▼▼▼

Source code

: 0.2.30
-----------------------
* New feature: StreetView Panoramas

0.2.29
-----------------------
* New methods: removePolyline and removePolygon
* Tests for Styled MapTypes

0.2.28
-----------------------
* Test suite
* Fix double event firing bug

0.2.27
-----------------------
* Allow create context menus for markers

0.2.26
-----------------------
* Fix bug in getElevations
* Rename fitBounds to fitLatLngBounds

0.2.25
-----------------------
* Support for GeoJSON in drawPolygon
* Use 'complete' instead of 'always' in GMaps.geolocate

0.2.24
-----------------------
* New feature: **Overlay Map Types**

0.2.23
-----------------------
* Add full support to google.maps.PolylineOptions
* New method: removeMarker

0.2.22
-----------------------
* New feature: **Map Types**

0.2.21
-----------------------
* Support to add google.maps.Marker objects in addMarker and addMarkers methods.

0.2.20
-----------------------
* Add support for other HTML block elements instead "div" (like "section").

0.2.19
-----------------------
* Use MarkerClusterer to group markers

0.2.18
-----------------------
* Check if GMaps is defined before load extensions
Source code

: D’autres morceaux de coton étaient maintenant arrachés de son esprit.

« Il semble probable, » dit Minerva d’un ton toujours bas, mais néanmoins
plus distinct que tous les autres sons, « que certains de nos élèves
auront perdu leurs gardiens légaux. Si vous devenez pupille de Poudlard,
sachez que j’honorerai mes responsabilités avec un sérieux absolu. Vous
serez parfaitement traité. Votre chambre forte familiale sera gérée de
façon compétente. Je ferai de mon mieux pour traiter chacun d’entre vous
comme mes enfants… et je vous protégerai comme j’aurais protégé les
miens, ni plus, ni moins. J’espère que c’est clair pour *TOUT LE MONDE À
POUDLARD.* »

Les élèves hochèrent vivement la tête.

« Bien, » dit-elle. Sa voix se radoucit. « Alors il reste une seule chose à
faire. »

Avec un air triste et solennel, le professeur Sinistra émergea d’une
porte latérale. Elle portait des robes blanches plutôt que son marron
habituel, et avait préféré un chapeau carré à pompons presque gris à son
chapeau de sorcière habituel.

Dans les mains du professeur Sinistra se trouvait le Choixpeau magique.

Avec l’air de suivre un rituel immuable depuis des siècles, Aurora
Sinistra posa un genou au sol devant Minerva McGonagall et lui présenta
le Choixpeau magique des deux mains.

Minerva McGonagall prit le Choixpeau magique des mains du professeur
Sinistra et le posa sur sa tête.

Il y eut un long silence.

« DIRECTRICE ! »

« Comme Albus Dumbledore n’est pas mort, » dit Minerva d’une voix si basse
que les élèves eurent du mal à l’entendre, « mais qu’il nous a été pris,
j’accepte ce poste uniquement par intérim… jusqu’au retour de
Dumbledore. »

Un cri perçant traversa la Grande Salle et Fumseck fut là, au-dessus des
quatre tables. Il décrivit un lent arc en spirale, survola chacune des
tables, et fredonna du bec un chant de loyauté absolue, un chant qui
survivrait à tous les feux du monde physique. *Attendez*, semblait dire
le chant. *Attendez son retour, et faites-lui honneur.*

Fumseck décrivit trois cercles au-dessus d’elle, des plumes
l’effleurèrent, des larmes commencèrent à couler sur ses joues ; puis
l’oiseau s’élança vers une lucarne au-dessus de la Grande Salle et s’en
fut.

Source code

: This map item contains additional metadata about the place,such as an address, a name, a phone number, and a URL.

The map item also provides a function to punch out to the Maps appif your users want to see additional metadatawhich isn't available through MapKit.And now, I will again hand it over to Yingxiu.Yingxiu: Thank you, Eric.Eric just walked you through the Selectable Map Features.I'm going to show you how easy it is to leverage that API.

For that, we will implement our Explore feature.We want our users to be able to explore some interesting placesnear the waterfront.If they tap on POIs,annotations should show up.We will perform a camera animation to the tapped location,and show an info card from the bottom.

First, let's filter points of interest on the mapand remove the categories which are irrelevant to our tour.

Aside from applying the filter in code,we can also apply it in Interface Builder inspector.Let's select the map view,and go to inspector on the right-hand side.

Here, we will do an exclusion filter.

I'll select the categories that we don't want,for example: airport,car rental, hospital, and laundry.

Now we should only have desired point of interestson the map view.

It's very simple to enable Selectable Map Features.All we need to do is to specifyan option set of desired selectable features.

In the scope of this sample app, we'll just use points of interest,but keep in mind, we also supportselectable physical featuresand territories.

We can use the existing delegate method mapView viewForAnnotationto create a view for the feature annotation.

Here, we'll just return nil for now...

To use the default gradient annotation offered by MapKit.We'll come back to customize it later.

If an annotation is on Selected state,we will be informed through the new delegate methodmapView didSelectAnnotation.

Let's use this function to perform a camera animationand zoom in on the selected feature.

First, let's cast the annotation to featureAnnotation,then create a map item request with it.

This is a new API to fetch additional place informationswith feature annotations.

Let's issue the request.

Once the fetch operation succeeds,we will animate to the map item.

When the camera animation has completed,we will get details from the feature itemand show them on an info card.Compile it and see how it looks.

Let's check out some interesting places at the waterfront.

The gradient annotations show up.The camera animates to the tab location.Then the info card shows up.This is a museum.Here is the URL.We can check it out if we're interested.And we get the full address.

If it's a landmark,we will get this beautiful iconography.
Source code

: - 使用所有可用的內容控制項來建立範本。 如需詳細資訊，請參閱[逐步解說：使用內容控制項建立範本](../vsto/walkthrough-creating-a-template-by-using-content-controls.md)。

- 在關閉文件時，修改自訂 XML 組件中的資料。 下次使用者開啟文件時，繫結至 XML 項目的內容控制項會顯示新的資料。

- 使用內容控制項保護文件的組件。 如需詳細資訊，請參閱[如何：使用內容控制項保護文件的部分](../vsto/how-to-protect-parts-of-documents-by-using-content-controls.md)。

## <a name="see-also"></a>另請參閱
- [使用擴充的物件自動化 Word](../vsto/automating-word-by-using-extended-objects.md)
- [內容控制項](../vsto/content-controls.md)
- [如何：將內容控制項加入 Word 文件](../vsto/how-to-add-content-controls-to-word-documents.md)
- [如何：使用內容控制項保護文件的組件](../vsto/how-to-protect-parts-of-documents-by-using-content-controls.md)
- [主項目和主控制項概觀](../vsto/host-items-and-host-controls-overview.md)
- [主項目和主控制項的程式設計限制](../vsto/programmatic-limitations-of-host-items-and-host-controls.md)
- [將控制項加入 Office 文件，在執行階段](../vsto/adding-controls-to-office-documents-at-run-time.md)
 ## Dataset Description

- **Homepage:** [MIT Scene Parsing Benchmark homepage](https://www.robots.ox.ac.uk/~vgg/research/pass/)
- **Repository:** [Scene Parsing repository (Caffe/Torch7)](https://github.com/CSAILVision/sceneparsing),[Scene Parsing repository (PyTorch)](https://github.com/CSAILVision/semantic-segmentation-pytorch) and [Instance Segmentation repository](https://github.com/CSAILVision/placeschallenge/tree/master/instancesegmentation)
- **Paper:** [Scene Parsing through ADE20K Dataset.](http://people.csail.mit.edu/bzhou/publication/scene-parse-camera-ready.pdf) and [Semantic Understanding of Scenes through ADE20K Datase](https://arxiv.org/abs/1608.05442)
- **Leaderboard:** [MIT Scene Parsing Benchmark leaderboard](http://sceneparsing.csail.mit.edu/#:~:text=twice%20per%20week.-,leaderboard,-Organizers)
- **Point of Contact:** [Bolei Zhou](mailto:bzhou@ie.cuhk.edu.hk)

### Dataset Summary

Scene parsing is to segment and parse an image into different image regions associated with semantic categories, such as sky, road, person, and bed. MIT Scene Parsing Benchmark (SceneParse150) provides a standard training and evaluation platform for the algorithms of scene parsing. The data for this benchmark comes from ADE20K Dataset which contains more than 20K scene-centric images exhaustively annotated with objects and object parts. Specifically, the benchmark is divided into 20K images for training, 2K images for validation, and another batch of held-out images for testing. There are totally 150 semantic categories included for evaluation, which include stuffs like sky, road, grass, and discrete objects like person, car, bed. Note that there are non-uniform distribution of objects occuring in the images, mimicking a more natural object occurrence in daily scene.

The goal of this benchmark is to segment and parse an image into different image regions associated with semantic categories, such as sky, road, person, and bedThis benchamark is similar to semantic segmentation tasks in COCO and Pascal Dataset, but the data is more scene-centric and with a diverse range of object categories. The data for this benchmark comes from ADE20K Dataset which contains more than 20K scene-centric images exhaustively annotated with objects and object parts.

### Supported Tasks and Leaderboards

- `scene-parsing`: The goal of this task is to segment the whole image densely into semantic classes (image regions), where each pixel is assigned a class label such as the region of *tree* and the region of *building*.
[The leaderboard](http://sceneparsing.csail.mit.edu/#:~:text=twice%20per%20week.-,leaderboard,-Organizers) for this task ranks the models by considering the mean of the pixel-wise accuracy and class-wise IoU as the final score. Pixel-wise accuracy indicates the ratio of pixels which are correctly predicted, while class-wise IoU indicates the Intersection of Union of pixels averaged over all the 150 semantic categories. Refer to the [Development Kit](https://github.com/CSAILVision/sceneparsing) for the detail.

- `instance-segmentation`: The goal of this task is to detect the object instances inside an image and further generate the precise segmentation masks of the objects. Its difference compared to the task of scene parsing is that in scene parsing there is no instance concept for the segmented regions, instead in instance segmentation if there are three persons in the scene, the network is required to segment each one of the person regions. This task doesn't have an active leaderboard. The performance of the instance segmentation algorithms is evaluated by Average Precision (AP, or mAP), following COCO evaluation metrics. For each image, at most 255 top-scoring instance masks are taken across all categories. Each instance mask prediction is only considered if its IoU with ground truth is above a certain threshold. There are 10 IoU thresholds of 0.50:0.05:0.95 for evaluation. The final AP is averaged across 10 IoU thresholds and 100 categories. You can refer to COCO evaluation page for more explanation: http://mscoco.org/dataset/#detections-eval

▲▲▲

# [Work item]
The answer must be every line of the listing that holds the word "MapKit".

# [Answer section]
The map item also provides a function to punch out to the Maps appif your users want to see additional metadatawhich isn't available through MapKit.And now, I will again hand it over to Yingxiu.Yingxiu: Thank you, Eric.Eric just walked you through the Selectable Map Features.I'm going to show you how easy it is to leverage that API.
To use the default gradient annotation offered by MapKit.We'll come back to customize it later.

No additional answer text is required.